THE REQUEST:
Filter the lines below and copy out each one that contains the string "fill". Matching is case-sensitive.

━━━ SOURCE RECORDS ━━━

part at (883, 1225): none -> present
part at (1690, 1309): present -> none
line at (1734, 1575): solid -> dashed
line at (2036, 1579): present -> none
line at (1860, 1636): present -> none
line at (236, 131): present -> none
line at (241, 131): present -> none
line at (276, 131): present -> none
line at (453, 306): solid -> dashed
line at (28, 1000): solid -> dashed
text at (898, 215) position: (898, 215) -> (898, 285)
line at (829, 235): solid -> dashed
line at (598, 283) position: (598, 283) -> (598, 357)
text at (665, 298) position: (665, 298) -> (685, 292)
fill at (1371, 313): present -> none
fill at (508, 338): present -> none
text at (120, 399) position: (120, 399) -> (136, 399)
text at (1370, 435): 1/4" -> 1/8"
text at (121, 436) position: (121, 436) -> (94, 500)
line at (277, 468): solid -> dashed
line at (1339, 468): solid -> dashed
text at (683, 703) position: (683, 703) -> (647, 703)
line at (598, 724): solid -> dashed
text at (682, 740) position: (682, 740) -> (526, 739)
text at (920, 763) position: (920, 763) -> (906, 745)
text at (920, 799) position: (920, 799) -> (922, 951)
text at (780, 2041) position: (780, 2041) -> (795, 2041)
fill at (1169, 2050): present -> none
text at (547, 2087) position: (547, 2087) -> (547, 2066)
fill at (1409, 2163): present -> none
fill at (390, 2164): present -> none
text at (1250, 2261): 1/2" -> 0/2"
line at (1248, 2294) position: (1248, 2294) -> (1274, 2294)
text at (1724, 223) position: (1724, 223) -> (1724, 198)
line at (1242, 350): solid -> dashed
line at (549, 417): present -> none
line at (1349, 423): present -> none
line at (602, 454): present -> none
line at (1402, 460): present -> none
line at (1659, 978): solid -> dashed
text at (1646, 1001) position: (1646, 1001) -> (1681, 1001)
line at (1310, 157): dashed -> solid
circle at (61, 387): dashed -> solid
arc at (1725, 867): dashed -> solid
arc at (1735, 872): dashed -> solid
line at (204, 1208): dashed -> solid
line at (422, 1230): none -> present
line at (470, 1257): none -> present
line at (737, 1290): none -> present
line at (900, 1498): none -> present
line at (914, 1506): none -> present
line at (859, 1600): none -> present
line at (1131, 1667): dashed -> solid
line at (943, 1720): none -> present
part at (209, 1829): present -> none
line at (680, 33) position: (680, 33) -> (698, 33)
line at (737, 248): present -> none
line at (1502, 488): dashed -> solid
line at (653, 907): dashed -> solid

━━━

TASK RESPONSE:
fill at (1371, 313): present -> none
fill at (508, 338): present -> none
fill at (1169, 2050): present -> none
fill at (1409, 2163): present -> none
fill at (390, 2164): present -> none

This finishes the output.